Management Mistakes 101: Two in a Row That Don’t Know

by Jun 2, 2019Culture, Decision Making, Delegation, HR, Leadership, Talent

One of the fundamental management tenants I have used in my career, something I originally first learned from one my large and successful customers, is that you don’t want to have two managers in a row that don’t know.

Let me explain what I mean by that.

When you think about executives or managers inside your organization, you can often divide them into two categories: technical and people-oriented. In other words, some managers are exceptionally skilled in a technical area: think IT, finance, HR, marketing or engineering. An area where someone can have deep subject matter expertise. On the other hand, you have managers that are really strong “people managers.” These are the folks who are strong communicators, hold people accountable, deal with conflict elegantly and keep action registers. Both types of leaders are extremely valuable and needed inside your organization. They key, however, it to make sure that you don’t stack them inside the organization in a way that creates a knowledge vacuum inside a functional space. That can be a formula for disaster.

As an example, I was having a conversation the other day with a CEO whose IT organization was struggling–especially when it came to delivering on customer requirements. The CEO had a VP reporting to him who was very technical. But then that VP had a applications development director reporting to him who was also very technical. The problem became that while the technical side of IT functioned well, there was a vacuum when it came to connecting the technical side to the customer needs. That had created a situation where two managers in a row didn’t know anything about how to connect the technical side of the business to the customer-facing side of it. Unfortunately, outside of a pretty sophisticated infrastructure, most of the development demands were about customer systems interfaces.

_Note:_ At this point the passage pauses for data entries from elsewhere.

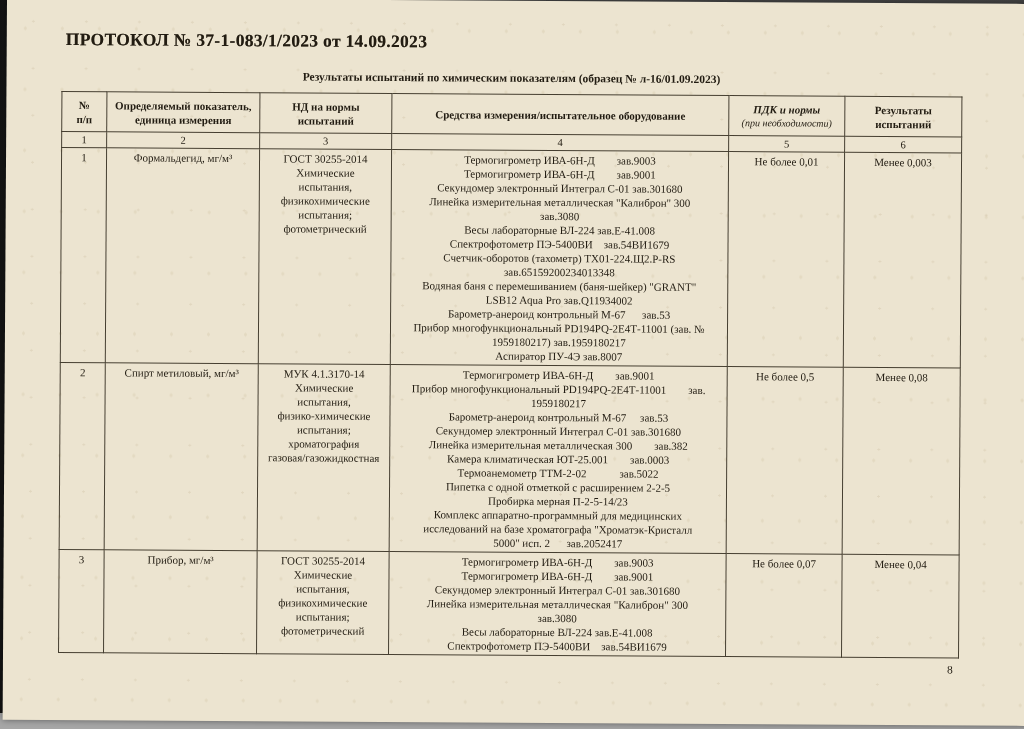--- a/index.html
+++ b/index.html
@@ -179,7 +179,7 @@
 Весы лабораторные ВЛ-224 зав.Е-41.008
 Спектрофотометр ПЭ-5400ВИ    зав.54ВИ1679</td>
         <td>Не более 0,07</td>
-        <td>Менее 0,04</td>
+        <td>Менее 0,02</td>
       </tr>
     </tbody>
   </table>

So the CEO made what might seem to some a radical decision to move the applications development director (a serious techno-geek) under his VP of customer support, someone who had very little technical knowledge. But this was a great move, because it eliminated the problem they had been experiencing of two in a row who didn’t know. Now, by having someone with deep customer knowledge working with the technical teams. They could better tackle the needs of their customers with their technical projects. There was some pushback from the technical teams about ultimately reporting to someone without technical knowledge (it’s an engineering thing–I am one and I get it).  However, it ultimately worked itself out because everyone soon realized she brought something else valuable to the table instead and all of the work was more efficient and delivered what the customers needed.

You could imagine similar scenarios where the situation could be reversed-;where a people person could report to a technical person–but the dynamic is the same in either case. You just don’t want two managers in a row who have too much of the same knowledge that they wind up canceling each other out.

While I have broken this into people leaders and technical leaders, the idea applies more broadly in that you don’t want too leaders that are too similar in skill set working for each other or blind spots open up.

So when it comes to designing your organization, and deciding who you want to put in key roles when it comes to driving the critical success factors for the organization, take a look at the skills your managers have and make sure you don’t have two in a row that don’t know.